Vizarche Farm

VizArche farm

The name “VIzArche” came from Alison and her husband Charlie’s sir names combined (Vizy and Archbold). Loosely based on Versace, a bit of a tongue in cheek, Aussie version.

As a child growing up, Alison spent her younger years in England, via her fathers posting, and was fortunate enough to live in a beautiful 300 year old home with sprawling gardens and magnificent trees. There was a forests with bluebells and this special place impacted on her profoundly. Her imagination ran wild and she always dreamed of creating something magical when she was older.

Alison and Charlie met 18 years ago, and both had an incredible love of animals, nature and gardening. They wanted to make something special together, so when they married in 2006, they bought a small farm on the outskirts of Canberra in NSW, and moved with Alison’s sons.

The farm only had 4 gum trees on the 23 acres and about 10 bushes, so they immediately set to work planting, and haven’t stopped since.

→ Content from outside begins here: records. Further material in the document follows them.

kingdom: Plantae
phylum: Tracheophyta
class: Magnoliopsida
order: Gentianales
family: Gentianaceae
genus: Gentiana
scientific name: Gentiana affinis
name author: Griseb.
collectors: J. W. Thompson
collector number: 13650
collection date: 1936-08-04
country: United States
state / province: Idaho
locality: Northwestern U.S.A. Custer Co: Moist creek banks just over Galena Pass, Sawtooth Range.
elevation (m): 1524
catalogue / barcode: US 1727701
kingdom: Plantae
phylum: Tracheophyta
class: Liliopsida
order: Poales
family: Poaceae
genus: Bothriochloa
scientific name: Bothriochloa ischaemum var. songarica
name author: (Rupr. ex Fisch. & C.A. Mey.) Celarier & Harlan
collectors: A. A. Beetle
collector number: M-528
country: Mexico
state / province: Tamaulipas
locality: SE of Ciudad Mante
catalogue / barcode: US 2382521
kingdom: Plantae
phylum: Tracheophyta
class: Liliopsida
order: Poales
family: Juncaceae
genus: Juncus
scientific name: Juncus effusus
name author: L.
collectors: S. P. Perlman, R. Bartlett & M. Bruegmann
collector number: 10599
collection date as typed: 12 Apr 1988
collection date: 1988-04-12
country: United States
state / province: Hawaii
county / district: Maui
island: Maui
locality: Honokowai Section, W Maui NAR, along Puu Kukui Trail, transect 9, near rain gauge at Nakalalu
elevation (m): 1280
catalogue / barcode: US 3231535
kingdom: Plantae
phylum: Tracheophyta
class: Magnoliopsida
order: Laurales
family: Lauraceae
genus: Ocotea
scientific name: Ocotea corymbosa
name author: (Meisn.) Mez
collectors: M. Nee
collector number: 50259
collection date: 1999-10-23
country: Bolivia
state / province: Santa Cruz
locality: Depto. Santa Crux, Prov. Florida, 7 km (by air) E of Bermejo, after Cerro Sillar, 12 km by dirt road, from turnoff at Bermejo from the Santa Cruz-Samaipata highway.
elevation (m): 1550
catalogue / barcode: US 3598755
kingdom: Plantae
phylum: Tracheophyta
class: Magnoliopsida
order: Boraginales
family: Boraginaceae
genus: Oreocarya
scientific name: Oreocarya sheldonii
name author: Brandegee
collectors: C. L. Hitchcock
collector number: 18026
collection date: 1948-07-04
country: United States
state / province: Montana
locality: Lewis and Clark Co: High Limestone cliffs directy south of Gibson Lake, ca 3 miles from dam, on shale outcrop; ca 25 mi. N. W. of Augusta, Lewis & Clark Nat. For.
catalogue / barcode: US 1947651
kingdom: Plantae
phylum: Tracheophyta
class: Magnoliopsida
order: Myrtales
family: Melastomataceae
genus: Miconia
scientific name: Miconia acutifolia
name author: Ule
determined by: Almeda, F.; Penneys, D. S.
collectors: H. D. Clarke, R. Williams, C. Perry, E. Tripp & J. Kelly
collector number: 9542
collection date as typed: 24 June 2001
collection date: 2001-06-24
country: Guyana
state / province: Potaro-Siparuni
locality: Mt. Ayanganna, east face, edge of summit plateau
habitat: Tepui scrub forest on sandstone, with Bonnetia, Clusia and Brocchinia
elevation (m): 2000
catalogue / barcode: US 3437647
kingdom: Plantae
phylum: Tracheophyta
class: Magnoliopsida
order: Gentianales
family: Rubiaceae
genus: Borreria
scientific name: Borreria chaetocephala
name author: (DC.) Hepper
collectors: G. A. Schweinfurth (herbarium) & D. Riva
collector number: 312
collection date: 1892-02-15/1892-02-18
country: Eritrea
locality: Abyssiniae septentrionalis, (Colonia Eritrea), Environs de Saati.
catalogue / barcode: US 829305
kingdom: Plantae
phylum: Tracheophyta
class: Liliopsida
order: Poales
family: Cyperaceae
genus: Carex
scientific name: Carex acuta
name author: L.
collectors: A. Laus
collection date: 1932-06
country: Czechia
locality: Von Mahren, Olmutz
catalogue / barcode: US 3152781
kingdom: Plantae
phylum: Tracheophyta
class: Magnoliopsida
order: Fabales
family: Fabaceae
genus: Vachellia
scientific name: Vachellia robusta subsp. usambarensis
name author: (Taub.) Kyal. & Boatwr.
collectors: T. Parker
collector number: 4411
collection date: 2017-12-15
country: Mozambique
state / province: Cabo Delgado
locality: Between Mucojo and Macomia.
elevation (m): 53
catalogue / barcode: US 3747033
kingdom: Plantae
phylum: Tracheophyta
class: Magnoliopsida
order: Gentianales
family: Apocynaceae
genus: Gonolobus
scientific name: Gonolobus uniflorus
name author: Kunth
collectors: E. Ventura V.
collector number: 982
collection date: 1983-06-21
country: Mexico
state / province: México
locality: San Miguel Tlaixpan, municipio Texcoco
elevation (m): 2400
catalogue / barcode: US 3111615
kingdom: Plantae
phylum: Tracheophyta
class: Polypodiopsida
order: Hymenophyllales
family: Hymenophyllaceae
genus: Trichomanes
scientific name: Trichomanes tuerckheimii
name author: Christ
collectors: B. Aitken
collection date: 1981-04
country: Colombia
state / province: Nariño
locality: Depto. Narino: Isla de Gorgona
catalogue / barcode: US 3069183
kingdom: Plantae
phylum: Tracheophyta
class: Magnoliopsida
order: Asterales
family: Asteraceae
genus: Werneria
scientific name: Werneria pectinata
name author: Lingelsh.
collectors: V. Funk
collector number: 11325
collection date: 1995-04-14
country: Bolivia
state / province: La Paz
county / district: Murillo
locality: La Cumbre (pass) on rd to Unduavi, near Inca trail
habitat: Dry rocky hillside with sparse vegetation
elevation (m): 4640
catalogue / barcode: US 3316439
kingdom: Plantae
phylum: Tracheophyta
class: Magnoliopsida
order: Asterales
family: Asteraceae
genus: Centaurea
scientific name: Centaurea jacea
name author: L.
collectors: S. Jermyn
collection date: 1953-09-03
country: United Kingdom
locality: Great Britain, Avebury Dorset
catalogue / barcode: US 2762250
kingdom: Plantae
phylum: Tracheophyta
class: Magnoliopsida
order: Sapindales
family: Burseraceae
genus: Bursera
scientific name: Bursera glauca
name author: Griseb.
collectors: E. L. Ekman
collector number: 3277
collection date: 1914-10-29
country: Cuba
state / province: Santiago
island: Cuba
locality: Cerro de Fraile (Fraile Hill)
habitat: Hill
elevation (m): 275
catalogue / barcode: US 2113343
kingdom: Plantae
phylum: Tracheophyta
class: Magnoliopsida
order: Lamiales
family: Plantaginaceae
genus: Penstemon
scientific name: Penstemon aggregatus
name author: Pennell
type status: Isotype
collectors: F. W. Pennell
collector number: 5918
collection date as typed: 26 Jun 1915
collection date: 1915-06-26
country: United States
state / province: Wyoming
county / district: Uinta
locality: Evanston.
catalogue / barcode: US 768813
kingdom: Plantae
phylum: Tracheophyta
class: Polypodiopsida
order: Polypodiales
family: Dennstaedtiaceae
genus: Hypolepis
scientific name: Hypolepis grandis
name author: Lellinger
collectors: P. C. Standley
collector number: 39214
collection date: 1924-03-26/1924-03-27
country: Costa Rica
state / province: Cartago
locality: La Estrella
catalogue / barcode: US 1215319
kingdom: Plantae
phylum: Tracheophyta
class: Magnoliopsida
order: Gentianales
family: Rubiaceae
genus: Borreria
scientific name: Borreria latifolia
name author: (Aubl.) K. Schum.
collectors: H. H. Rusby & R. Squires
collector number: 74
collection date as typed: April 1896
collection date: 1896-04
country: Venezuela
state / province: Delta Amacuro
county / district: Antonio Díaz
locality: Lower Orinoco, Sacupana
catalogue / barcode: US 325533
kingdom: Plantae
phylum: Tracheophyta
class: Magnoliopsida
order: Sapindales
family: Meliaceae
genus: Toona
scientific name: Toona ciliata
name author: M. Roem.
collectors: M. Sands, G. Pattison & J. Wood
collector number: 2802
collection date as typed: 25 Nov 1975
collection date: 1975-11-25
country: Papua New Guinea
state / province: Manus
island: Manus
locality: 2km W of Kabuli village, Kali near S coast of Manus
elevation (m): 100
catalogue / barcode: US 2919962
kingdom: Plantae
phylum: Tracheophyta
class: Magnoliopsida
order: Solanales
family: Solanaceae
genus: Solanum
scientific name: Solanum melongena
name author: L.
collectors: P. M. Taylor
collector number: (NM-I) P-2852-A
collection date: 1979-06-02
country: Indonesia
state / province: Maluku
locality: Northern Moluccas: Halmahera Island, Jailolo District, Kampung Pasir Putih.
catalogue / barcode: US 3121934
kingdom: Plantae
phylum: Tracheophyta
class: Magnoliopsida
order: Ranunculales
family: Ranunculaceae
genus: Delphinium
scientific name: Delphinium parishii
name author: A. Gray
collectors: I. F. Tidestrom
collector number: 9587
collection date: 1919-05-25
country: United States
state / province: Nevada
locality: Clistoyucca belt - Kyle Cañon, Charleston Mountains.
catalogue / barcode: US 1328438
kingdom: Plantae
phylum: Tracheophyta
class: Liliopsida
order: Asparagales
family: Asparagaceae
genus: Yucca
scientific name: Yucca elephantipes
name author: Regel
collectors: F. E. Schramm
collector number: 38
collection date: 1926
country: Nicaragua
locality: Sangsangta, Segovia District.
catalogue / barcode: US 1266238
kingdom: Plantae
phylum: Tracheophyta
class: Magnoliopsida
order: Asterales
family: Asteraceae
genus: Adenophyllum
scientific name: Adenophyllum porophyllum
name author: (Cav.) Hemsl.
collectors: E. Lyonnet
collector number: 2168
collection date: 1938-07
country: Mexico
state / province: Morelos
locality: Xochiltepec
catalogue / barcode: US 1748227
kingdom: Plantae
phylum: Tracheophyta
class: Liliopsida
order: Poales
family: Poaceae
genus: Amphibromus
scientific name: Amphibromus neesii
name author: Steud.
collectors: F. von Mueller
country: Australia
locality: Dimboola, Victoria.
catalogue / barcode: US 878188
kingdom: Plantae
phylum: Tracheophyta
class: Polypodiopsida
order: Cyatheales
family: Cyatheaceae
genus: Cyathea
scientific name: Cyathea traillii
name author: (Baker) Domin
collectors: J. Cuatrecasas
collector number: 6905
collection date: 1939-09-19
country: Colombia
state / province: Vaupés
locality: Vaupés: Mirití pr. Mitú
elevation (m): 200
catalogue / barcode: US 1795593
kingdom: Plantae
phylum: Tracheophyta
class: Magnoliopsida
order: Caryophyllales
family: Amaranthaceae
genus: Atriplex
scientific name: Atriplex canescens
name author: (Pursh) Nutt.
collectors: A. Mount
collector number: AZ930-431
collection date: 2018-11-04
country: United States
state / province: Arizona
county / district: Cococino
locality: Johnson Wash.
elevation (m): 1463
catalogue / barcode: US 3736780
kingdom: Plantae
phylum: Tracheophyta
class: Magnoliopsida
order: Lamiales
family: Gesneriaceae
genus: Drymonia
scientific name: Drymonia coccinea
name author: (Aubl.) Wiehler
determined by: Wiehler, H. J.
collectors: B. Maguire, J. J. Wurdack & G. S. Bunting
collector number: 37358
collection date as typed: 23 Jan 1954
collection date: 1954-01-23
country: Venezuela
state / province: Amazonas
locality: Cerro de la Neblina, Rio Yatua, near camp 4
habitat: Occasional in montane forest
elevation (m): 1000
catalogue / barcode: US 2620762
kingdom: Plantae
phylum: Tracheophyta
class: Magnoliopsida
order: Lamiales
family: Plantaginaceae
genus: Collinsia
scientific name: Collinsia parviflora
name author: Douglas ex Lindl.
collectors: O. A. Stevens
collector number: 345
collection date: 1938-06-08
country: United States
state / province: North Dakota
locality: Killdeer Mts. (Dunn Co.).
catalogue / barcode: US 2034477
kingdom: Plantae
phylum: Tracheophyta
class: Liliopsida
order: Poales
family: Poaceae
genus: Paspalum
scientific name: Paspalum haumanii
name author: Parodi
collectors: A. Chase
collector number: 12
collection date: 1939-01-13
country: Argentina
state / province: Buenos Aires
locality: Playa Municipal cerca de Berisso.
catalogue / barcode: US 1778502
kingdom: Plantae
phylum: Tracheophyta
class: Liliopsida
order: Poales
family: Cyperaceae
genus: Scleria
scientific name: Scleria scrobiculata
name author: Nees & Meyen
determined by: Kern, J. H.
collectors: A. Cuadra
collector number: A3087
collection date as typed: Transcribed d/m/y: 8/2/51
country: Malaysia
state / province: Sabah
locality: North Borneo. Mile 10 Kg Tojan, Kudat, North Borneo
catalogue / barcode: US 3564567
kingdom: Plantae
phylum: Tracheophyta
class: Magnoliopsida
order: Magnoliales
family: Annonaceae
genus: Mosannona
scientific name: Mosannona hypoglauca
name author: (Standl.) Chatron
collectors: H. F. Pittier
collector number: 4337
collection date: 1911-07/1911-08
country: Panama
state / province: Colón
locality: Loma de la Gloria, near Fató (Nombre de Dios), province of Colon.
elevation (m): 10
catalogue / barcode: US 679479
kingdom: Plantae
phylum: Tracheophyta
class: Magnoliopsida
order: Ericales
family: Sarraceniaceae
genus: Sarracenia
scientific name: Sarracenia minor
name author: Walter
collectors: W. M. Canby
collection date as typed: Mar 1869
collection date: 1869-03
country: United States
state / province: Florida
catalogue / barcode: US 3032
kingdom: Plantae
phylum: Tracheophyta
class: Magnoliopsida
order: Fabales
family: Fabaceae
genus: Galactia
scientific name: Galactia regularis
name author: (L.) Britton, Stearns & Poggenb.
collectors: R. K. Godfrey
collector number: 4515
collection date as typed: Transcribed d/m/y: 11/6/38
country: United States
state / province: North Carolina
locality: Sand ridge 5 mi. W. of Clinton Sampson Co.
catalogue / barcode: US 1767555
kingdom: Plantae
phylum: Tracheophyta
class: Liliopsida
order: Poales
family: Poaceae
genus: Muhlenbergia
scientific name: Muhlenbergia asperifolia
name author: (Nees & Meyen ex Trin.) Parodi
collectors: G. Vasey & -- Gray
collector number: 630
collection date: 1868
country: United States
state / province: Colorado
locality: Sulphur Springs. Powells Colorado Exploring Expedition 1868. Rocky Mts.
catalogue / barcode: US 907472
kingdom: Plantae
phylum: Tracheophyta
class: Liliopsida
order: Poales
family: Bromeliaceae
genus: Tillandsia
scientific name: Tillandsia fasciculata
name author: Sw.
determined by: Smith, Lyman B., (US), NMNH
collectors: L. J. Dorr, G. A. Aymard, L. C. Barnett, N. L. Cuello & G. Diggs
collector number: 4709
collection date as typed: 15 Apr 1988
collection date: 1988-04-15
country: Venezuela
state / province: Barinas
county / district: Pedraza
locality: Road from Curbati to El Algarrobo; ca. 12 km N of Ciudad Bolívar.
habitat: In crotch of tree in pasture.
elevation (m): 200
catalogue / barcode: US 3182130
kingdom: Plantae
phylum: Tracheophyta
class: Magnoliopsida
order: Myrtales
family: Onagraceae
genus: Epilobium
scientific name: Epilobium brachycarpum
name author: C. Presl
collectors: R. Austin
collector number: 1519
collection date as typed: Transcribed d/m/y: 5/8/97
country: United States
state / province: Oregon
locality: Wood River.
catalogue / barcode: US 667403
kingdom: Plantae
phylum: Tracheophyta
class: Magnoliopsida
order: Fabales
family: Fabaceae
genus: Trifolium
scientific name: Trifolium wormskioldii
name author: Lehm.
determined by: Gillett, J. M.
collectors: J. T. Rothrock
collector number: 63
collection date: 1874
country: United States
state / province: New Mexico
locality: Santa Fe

It has been hard work establishing the property fighting against the droughts, the cicada invasions, the burning hot summer winds, the tree snapping Kangaroos and the plant annihilating rabbits. Sometimes plants have to be replaced 4 or 5 times, but the place is now slowly coming to life. It still may be quite some time before they have the forest with bluebells, especially as the climate is nothing like Englands, but they are giving it their best shot.

They also love growing heritage organic vegetables, taking cuttings of anything and everything to grow, and propagating seedlings.

Along with the many budgies, they also raise a few varieties of chickens which include Araucana’s, a smaller chicken with a tufted head, which is known for its beautiful pale blue eggs, and French Marans chickens, which are known for having the darkest brown eggs in the world.

A flock of Black headed Dorper sheep also call the farm home, as do 3 Suri Alpacas, that guard the lambs when they are born.

Bees were added a couple of years ago, to help with pollination, but also because they wanted to enjoy fresh honey, and Alison’s brother in law was an apiarist from way back, and was able to help them learn the ropes.

The farm is a lot of hard work, but more than that, it brings them a huge amount of joy and a sense of achievement. Its ever changing scenery throughout the seasons provide a constant source of inspiration for Alison’s artwork, as do all the creatures. A place they now love and enjoy with their family and friends.